We don’t think any of the first three views from above are obviously superior. However, we think it’s entirely plausible that some considerations might completely dominate others when investigated in more detail.

Appendix

How big is AI safety compared to the rest of the field?

To estimate this we use the arxiv search engine and search for papers with specific keywords. As a set of keywords, we used the suggested set from this metaculus question and applied it to the year 2021, which resulted in 533 results. If we use a general query of “Machine Learning”, “Artificial Intelligence”, we get 35,000 results. With additional keywords, we can easily bump up the number to as high as 47k results. Also, note that these numbers seem to increase slightly over time, maybe because people add keywords to some papers.

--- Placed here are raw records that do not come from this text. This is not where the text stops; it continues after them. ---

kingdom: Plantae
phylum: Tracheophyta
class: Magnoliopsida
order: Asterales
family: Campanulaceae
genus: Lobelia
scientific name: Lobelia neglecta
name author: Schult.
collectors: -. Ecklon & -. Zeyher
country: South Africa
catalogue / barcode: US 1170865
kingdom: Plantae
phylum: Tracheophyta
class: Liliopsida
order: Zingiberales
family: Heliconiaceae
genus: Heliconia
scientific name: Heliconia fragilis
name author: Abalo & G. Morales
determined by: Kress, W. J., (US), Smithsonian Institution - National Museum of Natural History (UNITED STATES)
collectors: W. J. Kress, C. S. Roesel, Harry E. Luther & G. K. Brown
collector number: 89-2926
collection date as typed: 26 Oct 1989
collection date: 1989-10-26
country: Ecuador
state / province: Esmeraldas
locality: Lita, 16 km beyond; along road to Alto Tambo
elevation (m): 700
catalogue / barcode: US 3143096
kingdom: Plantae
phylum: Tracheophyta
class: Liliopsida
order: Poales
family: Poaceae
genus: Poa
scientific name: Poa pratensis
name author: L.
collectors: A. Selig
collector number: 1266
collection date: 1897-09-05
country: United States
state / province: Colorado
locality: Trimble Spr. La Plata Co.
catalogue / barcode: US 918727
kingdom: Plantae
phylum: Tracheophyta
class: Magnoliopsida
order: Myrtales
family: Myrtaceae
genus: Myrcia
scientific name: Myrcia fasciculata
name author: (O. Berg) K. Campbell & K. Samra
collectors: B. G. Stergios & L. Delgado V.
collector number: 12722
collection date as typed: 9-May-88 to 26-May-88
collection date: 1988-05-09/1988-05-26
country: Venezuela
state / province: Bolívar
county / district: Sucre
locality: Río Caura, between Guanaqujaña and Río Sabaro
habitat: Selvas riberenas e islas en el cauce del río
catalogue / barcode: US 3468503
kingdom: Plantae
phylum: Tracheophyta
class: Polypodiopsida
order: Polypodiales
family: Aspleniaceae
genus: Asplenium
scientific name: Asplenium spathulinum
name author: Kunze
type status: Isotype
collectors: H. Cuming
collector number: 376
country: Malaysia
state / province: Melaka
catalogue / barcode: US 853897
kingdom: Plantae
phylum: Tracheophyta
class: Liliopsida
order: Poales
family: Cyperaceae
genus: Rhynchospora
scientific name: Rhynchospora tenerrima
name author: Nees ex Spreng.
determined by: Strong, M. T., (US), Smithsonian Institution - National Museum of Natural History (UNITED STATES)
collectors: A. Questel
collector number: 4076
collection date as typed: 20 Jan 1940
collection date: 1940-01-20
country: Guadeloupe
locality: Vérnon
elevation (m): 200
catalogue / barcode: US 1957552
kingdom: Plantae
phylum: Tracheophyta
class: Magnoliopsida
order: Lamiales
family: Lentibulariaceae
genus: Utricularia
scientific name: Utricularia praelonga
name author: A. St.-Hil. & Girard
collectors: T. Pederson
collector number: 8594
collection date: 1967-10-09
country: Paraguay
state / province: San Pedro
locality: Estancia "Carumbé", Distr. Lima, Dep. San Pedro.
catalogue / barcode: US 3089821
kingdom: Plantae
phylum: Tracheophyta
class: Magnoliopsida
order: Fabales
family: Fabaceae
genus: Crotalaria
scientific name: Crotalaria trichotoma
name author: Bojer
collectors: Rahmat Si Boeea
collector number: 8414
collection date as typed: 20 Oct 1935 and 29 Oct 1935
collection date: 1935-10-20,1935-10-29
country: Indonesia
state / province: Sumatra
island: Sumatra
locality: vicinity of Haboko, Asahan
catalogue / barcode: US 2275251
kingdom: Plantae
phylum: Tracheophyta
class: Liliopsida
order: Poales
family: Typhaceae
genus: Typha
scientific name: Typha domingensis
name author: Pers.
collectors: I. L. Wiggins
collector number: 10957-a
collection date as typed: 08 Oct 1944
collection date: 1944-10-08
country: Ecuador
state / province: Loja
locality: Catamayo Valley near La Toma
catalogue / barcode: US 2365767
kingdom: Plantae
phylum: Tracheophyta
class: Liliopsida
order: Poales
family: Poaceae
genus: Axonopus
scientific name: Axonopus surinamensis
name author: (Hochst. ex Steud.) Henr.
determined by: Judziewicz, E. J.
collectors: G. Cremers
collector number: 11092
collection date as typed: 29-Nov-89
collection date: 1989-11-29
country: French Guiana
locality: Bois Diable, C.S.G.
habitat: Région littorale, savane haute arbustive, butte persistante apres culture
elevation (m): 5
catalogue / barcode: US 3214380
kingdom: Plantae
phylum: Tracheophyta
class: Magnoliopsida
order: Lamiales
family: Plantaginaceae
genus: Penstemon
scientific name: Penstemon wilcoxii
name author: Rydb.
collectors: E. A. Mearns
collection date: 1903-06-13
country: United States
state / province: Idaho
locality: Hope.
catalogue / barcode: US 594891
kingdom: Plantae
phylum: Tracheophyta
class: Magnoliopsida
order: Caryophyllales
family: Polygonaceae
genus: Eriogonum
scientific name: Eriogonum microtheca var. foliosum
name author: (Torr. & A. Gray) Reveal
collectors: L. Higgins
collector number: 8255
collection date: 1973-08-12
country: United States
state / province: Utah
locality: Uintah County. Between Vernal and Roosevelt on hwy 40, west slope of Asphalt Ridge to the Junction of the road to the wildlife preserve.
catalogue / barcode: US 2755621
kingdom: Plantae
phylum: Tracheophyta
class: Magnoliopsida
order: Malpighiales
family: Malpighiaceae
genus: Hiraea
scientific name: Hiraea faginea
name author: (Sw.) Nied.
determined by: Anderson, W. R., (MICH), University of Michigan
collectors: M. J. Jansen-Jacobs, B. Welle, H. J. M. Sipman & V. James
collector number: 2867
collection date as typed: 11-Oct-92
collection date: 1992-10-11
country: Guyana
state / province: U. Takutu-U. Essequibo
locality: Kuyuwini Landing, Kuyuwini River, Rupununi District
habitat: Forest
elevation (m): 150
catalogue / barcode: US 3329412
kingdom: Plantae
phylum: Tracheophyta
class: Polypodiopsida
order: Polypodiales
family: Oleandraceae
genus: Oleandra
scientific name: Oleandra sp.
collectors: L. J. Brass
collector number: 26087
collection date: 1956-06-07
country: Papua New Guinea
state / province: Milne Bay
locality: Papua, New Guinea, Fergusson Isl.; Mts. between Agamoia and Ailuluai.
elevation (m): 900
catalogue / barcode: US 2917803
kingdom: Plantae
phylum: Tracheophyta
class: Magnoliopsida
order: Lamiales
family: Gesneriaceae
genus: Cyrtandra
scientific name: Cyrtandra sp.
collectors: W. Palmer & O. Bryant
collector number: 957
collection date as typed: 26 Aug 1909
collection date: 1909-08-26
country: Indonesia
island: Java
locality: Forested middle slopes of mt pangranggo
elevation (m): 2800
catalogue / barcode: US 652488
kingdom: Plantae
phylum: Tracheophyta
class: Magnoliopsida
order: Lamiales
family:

We are aware that this is not the best method for estimating the share of safety to non-safety work (e.g. compared to estimating funding, or estimating employees) but this might be a good starting point for someone to further explore these questions.

A dilemma for prosaic AI alignment (link)

By Rohin: “If we try to train an AI system directly using such a scheme, it will likely be uncompetitive, since it seems likely that the most powerful AI systems will probably require cutting-edge algorithms, architectures, objectives, and environments, at least some of which will be replaced by new versions from the safety scheme. Alternatively, we could first train a general AI system, and then use our alignment scheme to finetune it into an aligned AI system. However, this runs the risk that the initial training could create a misaligned mesa optimizer, that then deliberately sabotages our finetuning efforts.”

Eleuther AI take on their LLM

They state: “Most (>99%) of the damage of GPT⁠-⁠3’s release was done the moment the paper was published”. Also, Connor has written a lot about it, so you can check that out.